START Provided text

Cross Stitching: Elegant Concurrency Patterns for JavaScript

This post first appeared on the Big Nerd Ranch blog.

"JavaScript is single-threaded, so it doesn't scale. JavaScript is a toy language because it doesn't support multithreading." Outside (and inside) the web community, statements like these are common.

And in a way, it's true: JavaScript’s event loop means your program does one thing at a time. This intentional design decision shields us from an entire class of multithreading woes, but it has also birthed the misconception that JavaScript can’t handle concurrency.

But in fact, JavaScript's design is well-suited for solving a plethora of concurrency problems without succumbing to the "gotchas" of other multithreaded languages. You might say that JavaScript is single-threaded… just so it can be multithreaded!

END Provided text

Apply what you read:
(A) Where did the JavaScript concurrency post first appear?
(B) Why does a JavaScript program do only one thing at a time, according to the JavaScript concurrency post, and what does the post say that design protects against?
(C) Resume the JavaScript concurrency post after its last sentence.

START Information supplied

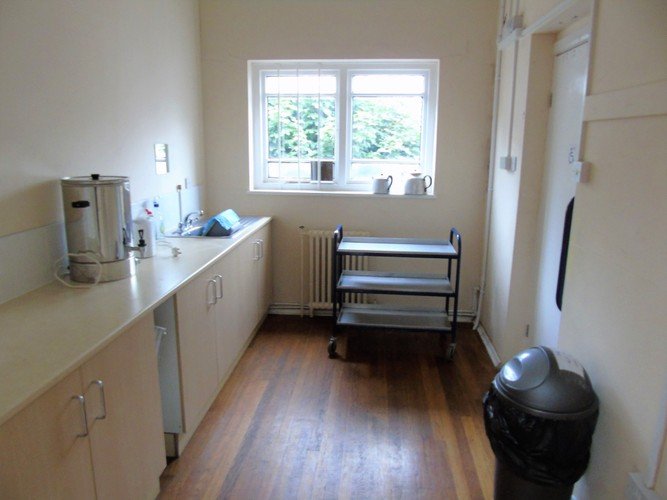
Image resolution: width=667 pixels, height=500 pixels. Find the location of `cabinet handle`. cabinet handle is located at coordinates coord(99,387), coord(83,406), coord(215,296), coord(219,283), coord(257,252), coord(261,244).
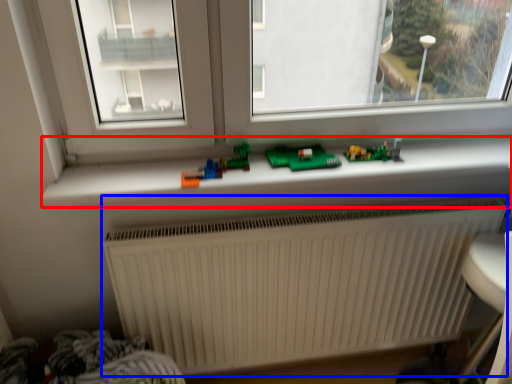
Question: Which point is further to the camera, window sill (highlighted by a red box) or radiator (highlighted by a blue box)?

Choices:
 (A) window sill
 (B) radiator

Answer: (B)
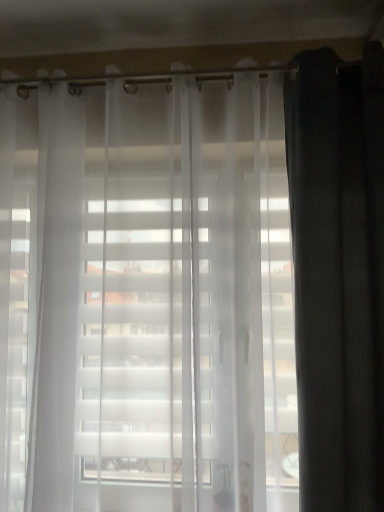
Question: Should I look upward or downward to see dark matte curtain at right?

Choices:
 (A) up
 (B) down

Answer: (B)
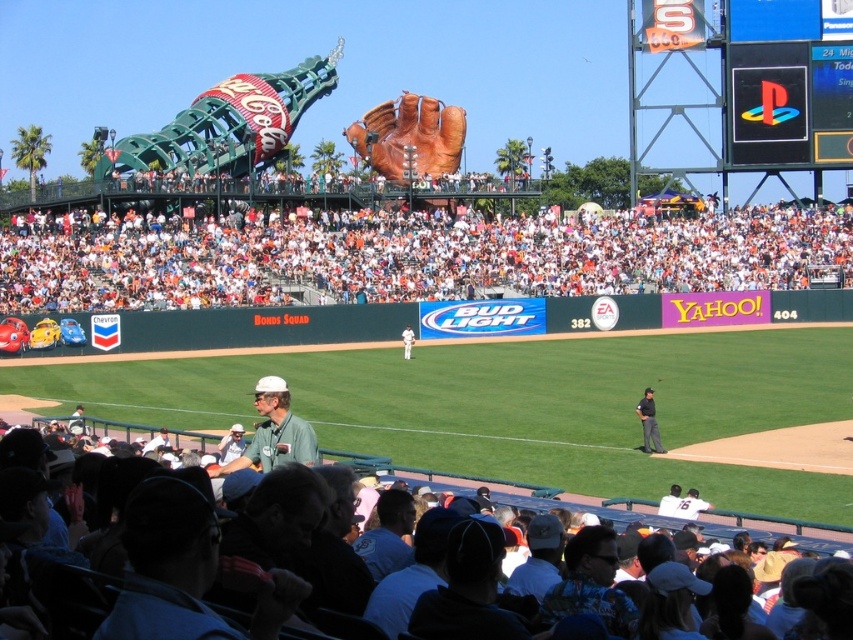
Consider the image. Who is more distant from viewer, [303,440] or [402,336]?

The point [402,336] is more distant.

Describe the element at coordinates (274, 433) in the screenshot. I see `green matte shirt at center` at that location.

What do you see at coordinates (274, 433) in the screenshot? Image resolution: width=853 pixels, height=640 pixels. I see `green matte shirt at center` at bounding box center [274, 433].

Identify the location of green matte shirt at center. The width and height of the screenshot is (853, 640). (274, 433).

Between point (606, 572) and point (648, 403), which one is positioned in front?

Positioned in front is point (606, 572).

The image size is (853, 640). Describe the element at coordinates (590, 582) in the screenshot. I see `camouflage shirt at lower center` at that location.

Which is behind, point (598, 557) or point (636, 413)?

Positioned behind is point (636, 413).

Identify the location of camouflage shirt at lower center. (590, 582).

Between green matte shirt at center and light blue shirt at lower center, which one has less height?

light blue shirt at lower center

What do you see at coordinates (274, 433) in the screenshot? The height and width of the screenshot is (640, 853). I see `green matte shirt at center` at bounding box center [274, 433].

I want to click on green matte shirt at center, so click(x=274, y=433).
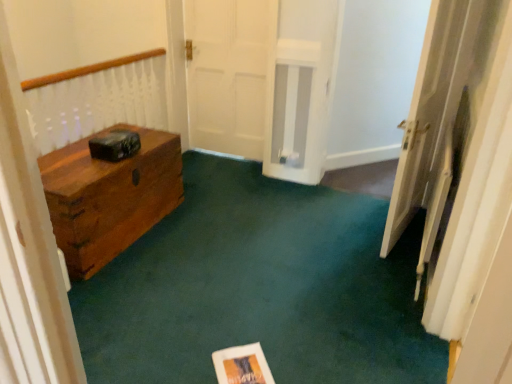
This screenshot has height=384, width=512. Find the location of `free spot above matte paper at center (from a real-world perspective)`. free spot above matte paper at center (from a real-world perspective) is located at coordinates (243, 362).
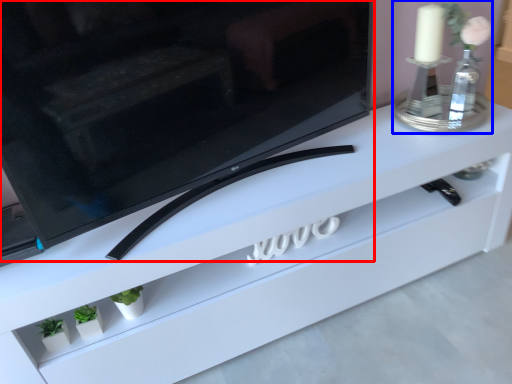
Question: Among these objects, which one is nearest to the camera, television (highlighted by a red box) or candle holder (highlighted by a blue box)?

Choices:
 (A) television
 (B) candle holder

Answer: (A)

END Information supplied
START Information supplied

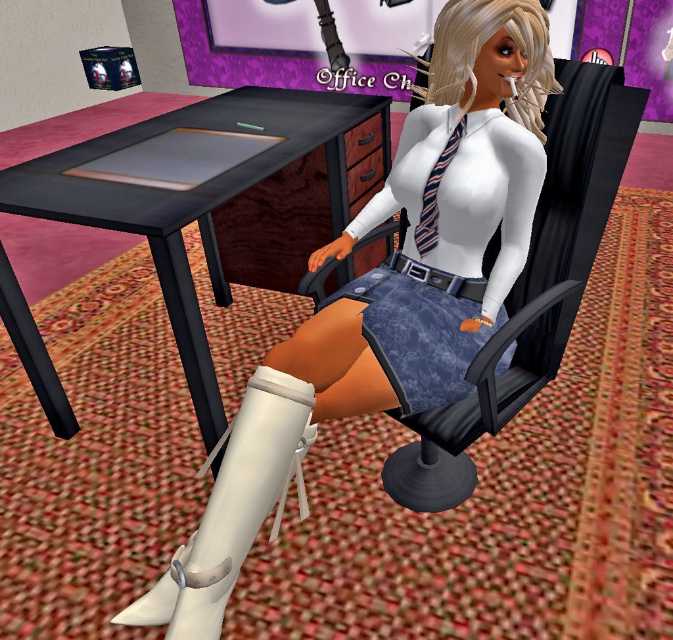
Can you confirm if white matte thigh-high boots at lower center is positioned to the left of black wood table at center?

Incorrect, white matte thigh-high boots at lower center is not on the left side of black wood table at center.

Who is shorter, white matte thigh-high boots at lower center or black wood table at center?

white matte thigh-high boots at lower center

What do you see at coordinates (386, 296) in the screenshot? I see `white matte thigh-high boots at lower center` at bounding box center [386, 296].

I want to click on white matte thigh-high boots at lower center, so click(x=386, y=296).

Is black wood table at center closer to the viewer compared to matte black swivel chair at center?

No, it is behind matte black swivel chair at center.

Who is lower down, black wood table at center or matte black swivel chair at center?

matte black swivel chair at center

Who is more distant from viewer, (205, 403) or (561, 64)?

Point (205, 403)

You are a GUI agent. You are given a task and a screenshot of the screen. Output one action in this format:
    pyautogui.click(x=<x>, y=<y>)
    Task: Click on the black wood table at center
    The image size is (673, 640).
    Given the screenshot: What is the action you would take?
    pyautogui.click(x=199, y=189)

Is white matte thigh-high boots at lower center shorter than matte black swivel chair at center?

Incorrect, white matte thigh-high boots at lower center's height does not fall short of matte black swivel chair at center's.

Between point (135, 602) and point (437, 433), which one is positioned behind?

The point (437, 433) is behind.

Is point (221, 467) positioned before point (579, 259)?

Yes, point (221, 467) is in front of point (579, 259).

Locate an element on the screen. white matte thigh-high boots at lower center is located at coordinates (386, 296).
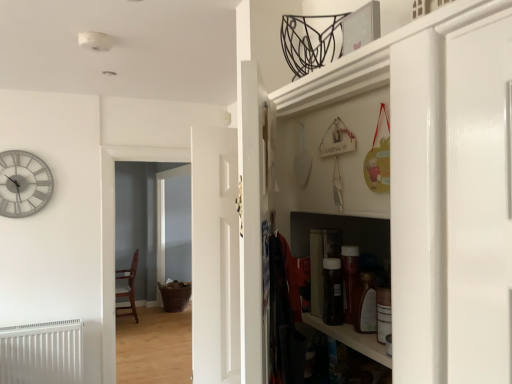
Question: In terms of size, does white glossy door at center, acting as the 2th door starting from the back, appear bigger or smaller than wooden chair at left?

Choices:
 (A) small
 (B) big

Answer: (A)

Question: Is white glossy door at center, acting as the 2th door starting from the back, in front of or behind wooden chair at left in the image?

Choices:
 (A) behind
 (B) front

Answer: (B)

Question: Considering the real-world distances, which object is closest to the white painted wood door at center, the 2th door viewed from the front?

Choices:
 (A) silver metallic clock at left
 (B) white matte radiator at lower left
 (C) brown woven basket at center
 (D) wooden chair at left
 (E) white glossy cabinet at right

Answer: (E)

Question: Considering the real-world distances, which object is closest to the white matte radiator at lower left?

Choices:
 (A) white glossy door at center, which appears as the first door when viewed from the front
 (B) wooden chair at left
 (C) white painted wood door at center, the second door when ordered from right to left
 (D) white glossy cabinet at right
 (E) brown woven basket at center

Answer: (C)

END Information supplied

Answer list:
(A) On the Big Nerd Ranch blog.

(B) A JavaScript program does one thing at a time because of JavaScript's event loop. This intentional design shields developers from an entire class of multithreading woes.

(C)
Recap: Concurrency

You may want to do some homework if "concurrency" and "parallelism" are new to your vocabulary. TL;DR: for simple programs, we usually write "sequential" or ("serial") code: one step executes at a time, and must complete before the next step begins. If JavaScript could perform a "blocking" AJAX request with ajaxSync(), serial code might look like this:

console.log('About to make a request.');
let json = ajaxSync('https://api.google.com/search.json');
console.log(json);
console.log('Finished the request.');

/*
  => About to make a request.
  ... AJAX request runs ...
  ... a couple seconds later ...
  ... AJAX request finishes ...
  => { all: ['the', 'things'] }
  => Finished the request.
*/

Until the AJAX request completes, JavaScript pauses (or "blocks") any lines below from executing. In contrast, concurrency is when the execution of one series of steps can overlap another series of steps. In JavaScript, concurrency is often accomplished with async Web APIs and a callback:

console.log('About to make a request.');
ajaxAsync('https://api.google.com/search.json', json => {
  console.log(json);
  console.log('Finished the request.');
});
console.log('Started the request.');

/*
  => About to make a request.
  ... AJAX request runs in the background ...
  => Started the request.
  ... a couple seconds later ...
  ... AJAX requests finishes ...
  => { all: ['the', 'things'] }
  => Finished the request.
*/

In this second version, the AJAX request only "blocks" the code inside the callback (logging the AJAX response), but the JavaScript runtime will go on executing lines after the AJAX request.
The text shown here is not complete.